As gently as I could– I slid my arms almost to my armpits… into the young calf. She protested and squealed in pain. Tears were spilling out of my eyes. I could feel the boney hips of the lifeless calf.

I choked on the bile in my throat but I managed to get out the word, go!

The calf came out with the sound of releasing suction. I fell backwards on the ground and carried the calf with me. 

Shit and afterbirth. I got sick. 

The road crew walked away. Roosh stood there with an expression on his face that I could draw today with the clarity of a photograph. 

Minutes later, the farmer arrived in his Jeep. He got out and retrieved a rifle from passenger side.

He was furious that I was fucking with his cows. Tresspassing on his property. He said he was calling the cops. 

I didn’t hear much past that. He was shouting at my back. I drove to Roosh’s house to clean up.

I could feel my record deal slipping away. 

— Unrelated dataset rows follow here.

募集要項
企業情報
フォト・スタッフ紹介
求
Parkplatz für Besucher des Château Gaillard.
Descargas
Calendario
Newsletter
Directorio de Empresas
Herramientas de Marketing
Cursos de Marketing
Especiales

With my CD and artwork in hand, I called David. I’m on my way.

“How’d it go?” He asked.

“Just as you said it would.”

“I’m sorry.” Then he hung up.

Walking up to the large glass doors, I could see my reflection. Blood and cow shit. 

I certainly didn’t look like a rock star.

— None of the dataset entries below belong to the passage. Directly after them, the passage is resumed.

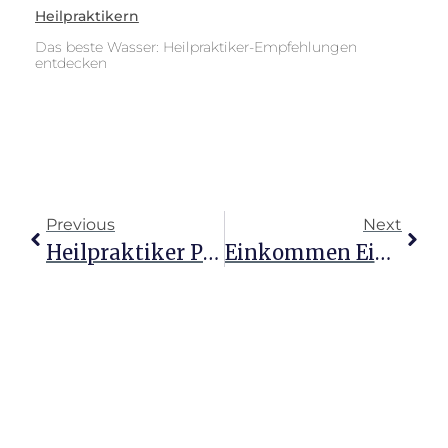
Heilpraktikern
Das beste Wasser: Heilpraktiker-Empfehlungen
entdecken
Previous
Next
Heilpraktiker Psychotherapie: Wege Zum Finanziellen Erfolg
Einkommen Eines Heilpraktikers Mit Eigener Praxis Entdecken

The young receptionist… well, you can imagine her reaction. The smell alone…

“I’m here to see David.”

She picked up the phone and before she could ask I said, “Chris. Tell him Chris is here.” 

David was at the head of the long conference room table… you know the table…looking as David always did… like a million bucks.

To his left, the big gun LA dude. I don’t remember his name. To his right, his assistant. I don’t remember her name either. 

All of them looking at me… the rockstar covered in blood and shit… well, you can imagine. 

That first impression I was hoping to make… yeah.

I slide my CD to David. He trapped it with his palm and said… 

“Maybe we should reschedule.”

We never rescheduled. I never signed the big record deal.

As it turns out… that’ s just fine. Because 6 months after that meeting, Blue Hat decided to fold the alt side of the label. They fired the big gun LA dude. My record would have been held captive and who knows what would of happened. 

The universe stepped in as it has so many times in my life. 

Maybe a little heavy handed… I’ll give you that. 

But we all make choices and here’s the important part of all of this…

Sometimes what we initially perceive as a catastrophic failure… a loss, actually turns out to be a win. 

Oh, and the book? Crash Landings? Yeah… well, the execs at Time Warner decided that promoting a book called Crash Landings a year after several planes attacked the World Trade Centers was a bad look. 

Russell Simmons vanished and so did my fancy literary agent. But here I am, 20 years down the road and the last stanza of Crash Landings couldn’t be more perfect, couldn’t ring with any more truth. 

So the next time you crash and think yourself stranded 
Look closely because you just may have landed.